The underlying cause for the failure of immune checkpoint blockade is the overwhelming, persistent and multifocal immune suppression in the tumor microenvironment. This is due to the absence of pre-existing antitumor Teff because of the action of important upstream immune checkpoints that recruit immunosuppressive cytokines (e.g., TGF-beta and IL-10) and tumor infiltrating myeloid-derived suppressor cells (MDSCs), regulatory T cells (Tregs) and M2 macrophages that can occupy up to 50% of the tumor mass.

The membrane phospholipid, phosphatidylserine (PS), is an upstream immune checkpoint. In normal non-tumorigenic cells, PS is segregated to the inner leaflet of the plasma membrane but becomes externalized to the outer leaflet of the plasma membrane in cells in the tumor microenvironment. PS is recognized and bound by PS receptors on immune cells where it induces and maintains immune suppression. PS-targeting agents block PS-mediated immunosuppression by multifocal reprograming of the immune cells in the tumor microenvironment to support immune activation. Antibody-mediated PS blockade reduces the levels of MDSC, TGF-beta, and IL-10 and increases the levels of TNF-alpha and IL-12. PS blockade also re-polarizes tumor-associated macrophages (TAM's) from predominant M2 to predominant M1 phenotype, promotes the maturation of dendritic cells (DC's) and induces potent adaptive antitumor T cell immunity.

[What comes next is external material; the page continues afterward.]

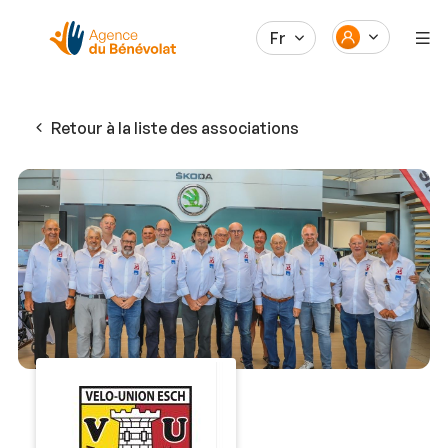
Fr
Retour à la liste des associations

In a Phase II clinical study, immunohistochemical evaluation of HCC tumor tissues post combination treatment indicated an increase of immune infiltrates; raising the potential of a clinically meaningful anti-tumor immune response. Pre-clinically, we demonstrate that PS targeting agents enhance the anti-tumor activity of anti-CTLA-4 and anti-PD-1 antibodies in immunocompetent models of melanoma (B16 and K1735) and breast (EMT-6) cancer and that tumor growth inhibition correlates with an increase in the infiltration of activated T cells and myeloid cells and the induction of adaptive immunity. In summary, PS blockade in combination with targeted therapy and other immune checkpoint inhibitors promotes a robust, localized, anti-tumor response and represents a promising strategy to enhance cancer immunotherapy.